Who Should Be Empowered to Say “No”?

Sam tells us:

In private hands, “no” is a tender little syllable. It lends dignity to lives both modest and great. It is a tiny utterance that invokes Bartleby: “I would prefer not to.” In public hands contrarily, it is hewn in rock, forged in iron, printed in all caps. It channels Ahab: “you may not.”

This is all good and classically libertarian, but then Matt Bruenig chimes in and says “ah-ah-ah, a private ‘no’ is far from tender. Think of the starving man who goes to grab a piece of food from the grocery store to eat, and the store owner tells him ‘no’, consigning him to death or at least to suffering.” The only tender world, Bruenig suggests somewhat tongue-in-cheek, is a completely no-less one; the grab-what-you-can world.

The libertarian and economist has a quick response—the grab-what-you-can-world is a world of mass starvation, where everything is in the commons and therefore everything is overharvested until there is nothing left. But this invites Bruenig to reply: your basis for a private “no” is thus consequentialist, and following the consequentialist thread is unlikely to lead you to the property rights regime you probably want. I know many who would disagree with this outright—Pete Boettke for one. But Bruenig would certainly deny that property “lends dignity to lives both modest and great”.

I’m sure you all have an idea of how I feel about this but I want to put the question to you: how do you respond to Bruenig’s challenge? Is a “no” from a private property owner truly different in kind than a “no” from a government official? Why?

6 thoughts on “Who Should Be Empowered to Say “No”?

  1. Pingback: We Should, Obv. | Sweet Talk

  2. Pingback: The essential nuance of a private “nope.” | Sweet Talk

    1. Thanks for the link! I agree that it is an old, old argument. But for that reason I am skeptical that anyone truly settled it, much less definitively! But I will definitely read this.

      1. Oliver Wendell Holmes

        Well, that’s not a good reason to be skeptical. And do note that it is not _literally_ ancient — it pertains to a particular period of USA jurisprudence (namely the so-called Lochner Era) which will not return.
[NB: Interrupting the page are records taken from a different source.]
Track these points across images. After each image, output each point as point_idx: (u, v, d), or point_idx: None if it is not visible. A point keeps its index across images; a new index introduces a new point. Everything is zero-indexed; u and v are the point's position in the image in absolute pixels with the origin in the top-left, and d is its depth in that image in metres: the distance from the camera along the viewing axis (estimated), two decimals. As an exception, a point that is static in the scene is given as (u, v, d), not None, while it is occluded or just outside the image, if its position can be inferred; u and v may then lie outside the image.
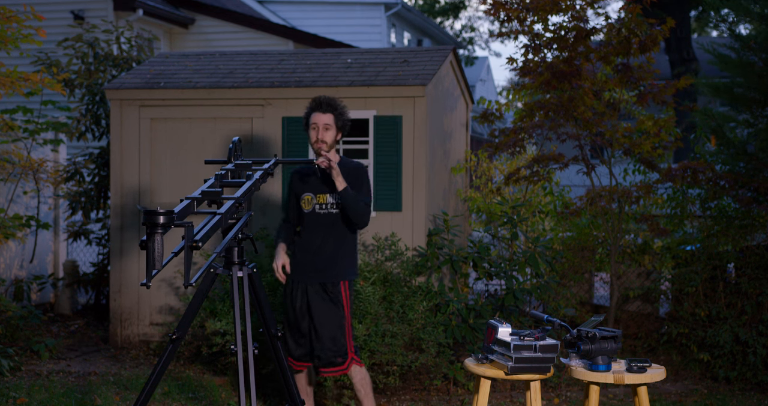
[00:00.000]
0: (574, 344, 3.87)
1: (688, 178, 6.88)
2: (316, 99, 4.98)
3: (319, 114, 4.93)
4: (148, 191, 7.28)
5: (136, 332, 7.30)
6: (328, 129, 4.92)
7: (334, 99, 4.99)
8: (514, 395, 6.11)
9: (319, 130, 4.91)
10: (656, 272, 7.49)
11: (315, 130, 4.92)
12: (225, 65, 7.74)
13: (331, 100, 4.97)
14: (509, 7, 7.02)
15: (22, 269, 8.56)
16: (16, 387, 6.03)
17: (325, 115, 4.92)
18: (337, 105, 4.97)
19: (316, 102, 4.96)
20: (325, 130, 4.92)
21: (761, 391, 6.34)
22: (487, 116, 7.82)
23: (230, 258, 3.92)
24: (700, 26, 29.42)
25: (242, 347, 3.82)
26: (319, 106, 4.94)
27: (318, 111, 4.94)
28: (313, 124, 4.94)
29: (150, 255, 3.10)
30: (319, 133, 4.91)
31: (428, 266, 6.33)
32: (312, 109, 4.97)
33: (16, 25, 6.77)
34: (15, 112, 7.82)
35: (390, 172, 6.76)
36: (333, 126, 4.93)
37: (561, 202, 8.06)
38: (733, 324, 6.54)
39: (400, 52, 7.87)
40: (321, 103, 4.95)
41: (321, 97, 4.98)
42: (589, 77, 6.94)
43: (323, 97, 4.98)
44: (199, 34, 15.44)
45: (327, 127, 4.92)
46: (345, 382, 5.76)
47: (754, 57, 7.24)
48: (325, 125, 4.91)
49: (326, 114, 4.92)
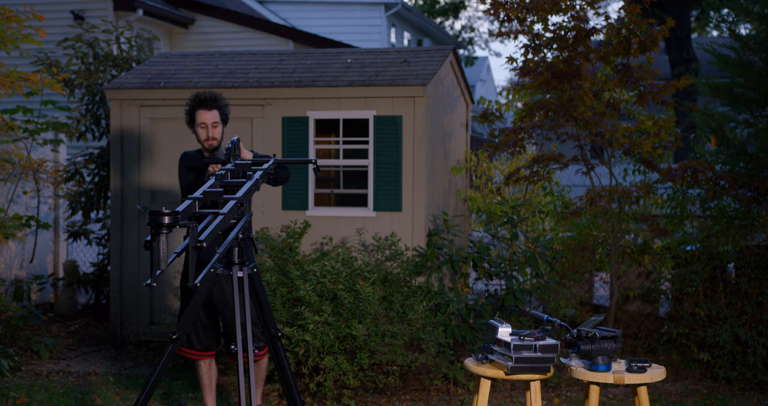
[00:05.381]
0: (574, 344, 3.87)
1: (688, 178, 6.88)
2: (198, 95, 4.97)
3: (205, 112, 4.96)
4: (148, 191, 7.28)
5: (136, 332, 7.30)
6: (216, 126, 4.98)
7: (215, 93, 5.02)
8: (514, 395, 6.11)
9: (209, 129, 4.96)
10: (656, 272, 7.49)
11: (204, 129, 4.96)
12: (225, 65, 7.75)
13: (215, 94, 5.00)
14: (509, 7, 7.02)
15: (22, 269, 8.56)
16: (16, 387, 6.03)
17: (211, 113, 4.96)
18: (219, 99, 5.01)
19: (199, 99, 4.96)
20: (214, 127, 4.97)
21: (761, 391, 6.34)
22: (487, 116, 7.82)
23: (230, 258, 3.93)
24: (700, 26, 29.42)
25: (242, 347, 3.82)
26: (203, 104, 4.95)
27: (203, 108, 4.96)
28: (201, 123, 4.96)
29: (155, 255, 3.10)
30: (209, 132, 4.96)
31: (428, 266, 6.33)
32: (195, 106, 4.97)
33: (16, 25, 6.78)
34: (15, 112, 7.82)
35: (390, 172, 6.76)
36: (219, 122, 4.99)
37: (561, 202, 8.06)
38: (733, 324, 6.54)
39: (400, 52, 7.87)
40: (205, 100, 4.96)
41: (203, 93, 4.99)
42: (589, 77, 6.94)
43: (206, 93, 4.99)
44: (199, 34, 15.44)
45: (215, 125, 4.97)
46: (345, 382, 5.76)
47: (754, 57, 7.24)
48: (213, 123, 4.96)
49: (212, 111, 4.97)
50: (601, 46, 7.00)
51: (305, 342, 5.66)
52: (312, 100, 6.96)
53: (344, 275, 5.83)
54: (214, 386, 5.18)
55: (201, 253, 3.28)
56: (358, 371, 5.78)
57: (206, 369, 5.13)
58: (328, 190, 7.15)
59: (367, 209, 6.83)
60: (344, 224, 6.86)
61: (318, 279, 5.79)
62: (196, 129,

        Here is another relevant link; sadly the full text does not appear to be available online: http://en.wikipedia.org/wiki/The_Rise_and_Fall_of_Freedom_of_Contract

        Incidentally, I wonder if you’ve thought out concretely how “the power to say no” plays out in practice. I’m not sure it’s a very good way to frame the issue. After all, under the libertarian conception, the judge issues certain instructions to a jury, and says “no” to certain arguments that might be put forth by a plaintiff; under the non-libertarian conception, the judge issues different instructions to a jury, and says “no” to a different set of arguments. In the end, the jury has the power to say “no” to any criminal penalty, while the judge may set aside a jury result in any civil litigation. Whatever happens, the power remains in the hands of the state (and juries) to define what will be enforced. Given these concrete realities, it’s very difficult to accept this framing as fundamentally a question of who has power. The more conventional framing — as a simple question of how the state’s power will be used — seems more appropriate.

  3. Thanks for the link to the interesting book.

    The conventional framing is useful, as is this framing. It gets to the heart of a point made by Thomas Sowell in Knowledge and Decisions:

    “In a world where people are preoccupied with arguing about what decision should be made on a sweeping range of issues, this book argues that the most fundamental question is not what decision to make but who is to make it–through what processes and under what incentives and constraints, and with what feedback mechanisms to correct the decision if it proves to be wrong.”